_Short exercise_.
Rewrite every line of the listing below as a row in a Markdown table with the columns "Row" and "Line", numbering the rows in order and skipping blank lines. Omit the pictures.

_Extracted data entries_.
========================================================================

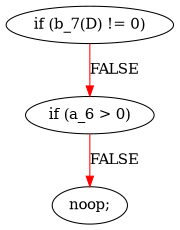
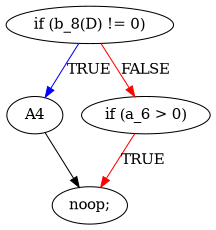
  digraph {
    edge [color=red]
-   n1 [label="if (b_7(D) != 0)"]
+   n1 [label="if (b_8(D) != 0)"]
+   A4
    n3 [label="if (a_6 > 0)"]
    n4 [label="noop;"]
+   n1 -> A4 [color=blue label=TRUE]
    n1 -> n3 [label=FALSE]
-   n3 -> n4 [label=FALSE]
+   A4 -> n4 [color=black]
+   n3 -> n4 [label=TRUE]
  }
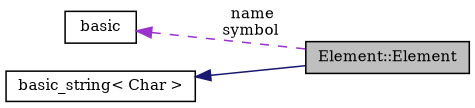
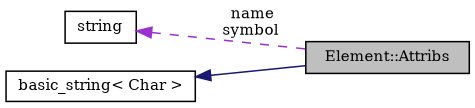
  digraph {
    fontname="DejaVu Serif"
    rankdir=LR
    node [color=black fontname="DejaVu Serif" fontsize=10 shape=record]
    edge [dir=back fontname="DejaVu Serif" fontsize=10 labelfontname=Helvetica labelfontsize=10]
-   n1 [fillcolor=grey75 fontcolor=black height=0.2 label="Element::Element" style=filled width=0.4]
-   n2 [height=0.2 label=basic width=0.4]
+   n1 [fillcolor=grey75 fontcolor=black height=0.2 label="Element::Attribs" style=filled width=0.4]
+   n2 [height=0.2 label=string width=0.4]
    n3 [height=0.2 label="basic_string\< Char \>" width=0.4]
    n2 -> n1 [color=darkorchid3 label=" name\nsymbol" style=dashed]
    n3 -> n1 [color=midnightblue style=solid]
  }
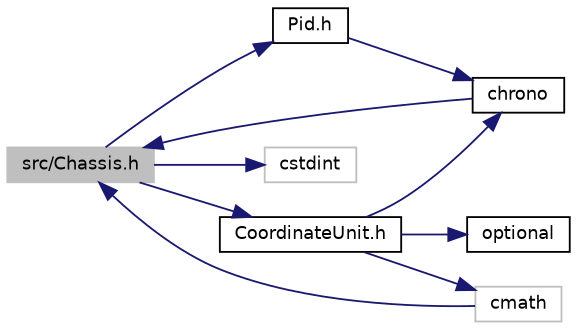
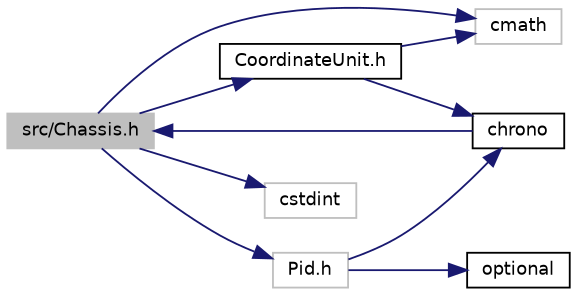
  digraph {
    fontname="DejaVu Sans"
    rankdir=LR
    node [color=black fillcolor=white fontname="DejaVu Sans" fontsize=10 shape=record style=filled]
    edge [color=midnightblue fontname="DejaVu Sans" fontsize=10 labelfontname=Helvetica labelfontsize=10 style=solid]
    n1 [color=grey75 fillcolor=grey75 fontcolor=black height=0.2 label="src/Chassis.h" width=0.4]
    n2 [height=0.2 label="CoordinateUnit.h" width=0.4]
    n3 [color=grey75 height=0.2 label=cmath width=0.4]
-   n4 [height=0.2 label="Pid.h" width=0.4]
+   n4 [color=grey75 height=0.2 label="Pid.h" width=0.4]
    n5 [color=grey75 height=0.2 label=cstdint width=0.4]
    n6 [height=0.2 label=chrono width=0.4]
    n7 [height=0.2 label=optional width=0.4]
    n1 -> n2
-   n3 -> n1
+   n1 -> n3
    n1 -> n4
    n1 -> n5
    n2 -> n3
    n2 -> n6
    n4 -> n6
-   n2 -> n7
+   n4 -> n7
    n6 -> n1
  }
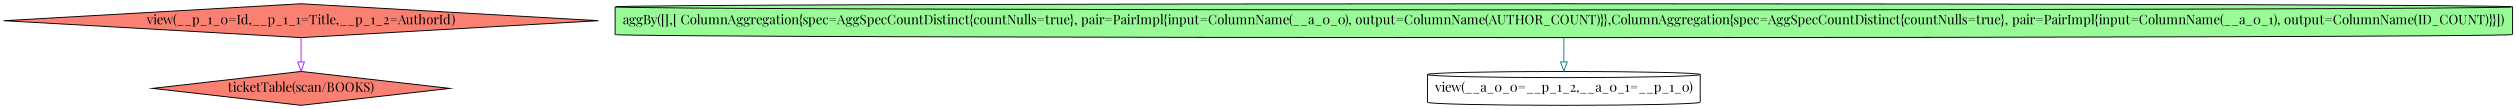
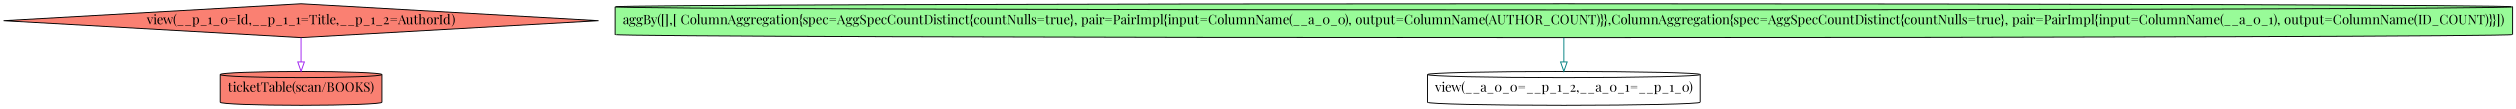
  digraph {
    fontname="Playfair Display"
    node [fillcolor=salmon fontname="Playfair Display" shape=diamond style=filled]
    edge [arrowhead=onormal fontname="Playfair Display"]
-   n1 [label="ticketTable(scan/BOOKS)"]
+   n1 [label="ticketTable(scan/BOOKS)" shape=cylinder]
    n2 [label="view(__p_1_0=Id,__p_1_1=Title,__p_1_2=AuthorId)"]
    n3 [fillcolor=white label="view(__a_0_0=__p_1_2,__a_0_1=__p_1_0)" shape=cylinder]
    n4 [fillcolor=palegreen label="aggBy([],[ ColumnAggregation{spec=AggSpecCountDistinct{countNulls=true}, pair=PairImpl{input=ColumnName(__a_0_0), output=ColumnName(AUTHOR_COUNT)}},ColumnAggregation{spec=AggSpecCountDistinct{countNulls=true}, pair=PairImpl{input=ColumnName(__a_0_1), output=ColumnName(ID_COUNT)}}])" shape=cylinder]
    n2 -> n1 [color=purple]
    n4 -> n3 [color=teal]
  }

========================================================================

_Solution to the problem_.
| Row | Line |
|---|---|
| 1 |   digraph { |
| 2 |     edge [color=red] |
| 3 | -   n1 [label="if (b_7(D) != 0)"] |
| 4 | +   n1 [label="if (b_8(D) != 0)"] |
| 5 | +   A4 |
| 6 |     n3 [label="if (a_6 > 0)"] |
| 7 |     n4 [label="noop;"] |
| 8 | +   n1 -> A4 [color=blue label=TRUE] |
| 9 |     n1 -> n3 [label=FALSE] |
| 10 | -   n3 -> n4 [label=FALSE] |
| 11 | +   A4 -> n4 [color=black] |
| 12 | +   n3 -> n4 [label=TRUE] |
| 13 |   } |
| 14 |   digraph { |
| 15 |     fontname="DejaVu Serif" |
| 16 |     rankdir=LR |
| 17 |     node [color=black fontname="DejaVu Serif" fontsize=10 shape=record] |
| 18 |     edge [dir=back fontname="DejaVu Serif" fontsize=10 labelfontname=Helvetica labelfontsize=10] |
| 19 | -   n1 [fillcolor=grey75 fontcolor=black height=0.2 label="Element::Element" style=filled width=0.4] |
| 20 | -   n2 [height=0.2 label=basic width=0.4] |
| 21 | +   n1 [fillcolor=grey75 fontcolor=black height=0.2 label="Element::Attribs" style=filled width=0.4] |
| 22 | +   n2 [height=0.2 label=string width=0.4] |
| 23 |     n3 [height=0.2 label="basic_string\< Char \>" width=0.4] |
| 24 |     n2 -> n1 [color=darkorchid3 label=" name\nsymbol" style=dashed] |
| 25 |     n3 -> n1 [color=midnightblue style=solid] |
| 26 |   } |
| 27 |   digraph { |
| 28 |     fontname="DejaVu Sans" |
| 29 |     rankdir=LR |
| 30 |     node [color=black fillcolor=white fontname="DejaVu Sans" fontsize=10 shape=record style=filled] |
| 31 |     edge [color=midnightblue fontname="DejaVu Sans" fontsize=10 labelfontname=Helvetica labelfontsize=10 style=solid] |
| 32 |     n1 [color=grey75 fillcolor=grey75 fontcolor=black height=0.2 label="src/Chassis.h" width=0.4] |
| 33 |     n2 [height=0.2 label="CoordinateUnit.h" width=0.4] |
| 34 |     n3 [color=grey75 height=0.2 label=cmath width=0.4] |
| 35 | -   n4 [height=0.2 label="Pid.h" width=0.4] |
| 36 | +   n4 [color=grey75 height=0.2 label="Pid.h" width=0.4] |
| 37 |     n5 [color=grey75 height=0.2 label=cstdint width=0.4] |
| 38 |     n6 [height=0.2 label=chrono width=0.4] |
| 39 |     n7 [height=0.2 label=optional width=0.4] |
| 40 |     n1 -> n2 |
| 41 | -   n3 -> n1 |
| 42 | +   n1 -> n3 |
| 43 |     n1 -> n4 |
| 44 |     n1 -> n5 |
| 45 |     n2 -> n3 |
| 46 |     n2 -> n6 |
| 47 |     n4 -> n6 |
| 48 | -   n2 -> n7 |
| 49 | +   n4 -> n7 |
| 50 |     n6 -> n1 |
| 51 |   } |
| 52 |   digraph { |
| 53 |     fontname="Playfair Display" |
| 54 |     node [fillcolor=salmon fontname="Playfair Display" shape=diamond style=filled] |
| 55 |     edge [arrowhead=onormal fontname="Playfair Display"] |
| 56 | -   n1 [label="ticketTable(scan/BOOKS)"] |
| 57 | +   n1 [label="ticketTable(scan/BOOKS)" shape=cylinder] |
| 58 |     n2 [label="view(__p_1_0=Id,__p_1_1=Title,__p_1_2=AuthorId)"] |
| 59 |     n3 [fillcolor=white label="view(__a_0_0=__p_1_2,__a_0_1=__p_1_0)" shape=cylinder] |
| 60 |     n4 [fillcolor=palegreen label="aggBy([],[ ColumnAggregation{spec=AggSpecCountDistinct{countNulls=true}, pair=PairImpl{input=ColumnName(__a_0_0), output=ColumnName(AUTHOR_COUNT)}},ColumnAggregation{spec=AggSpecCountDistinct{countNulls=true}, pair=PairImpl{input=ColumnName(__a_0_1), output=ColumnName(ID_COUNT)}}])" shape=cylinder] |
| 61 |     n2 -> n1 [color=purple] |
| 62 |     n4 -> n3 [color=teal] |
| 63 |   } |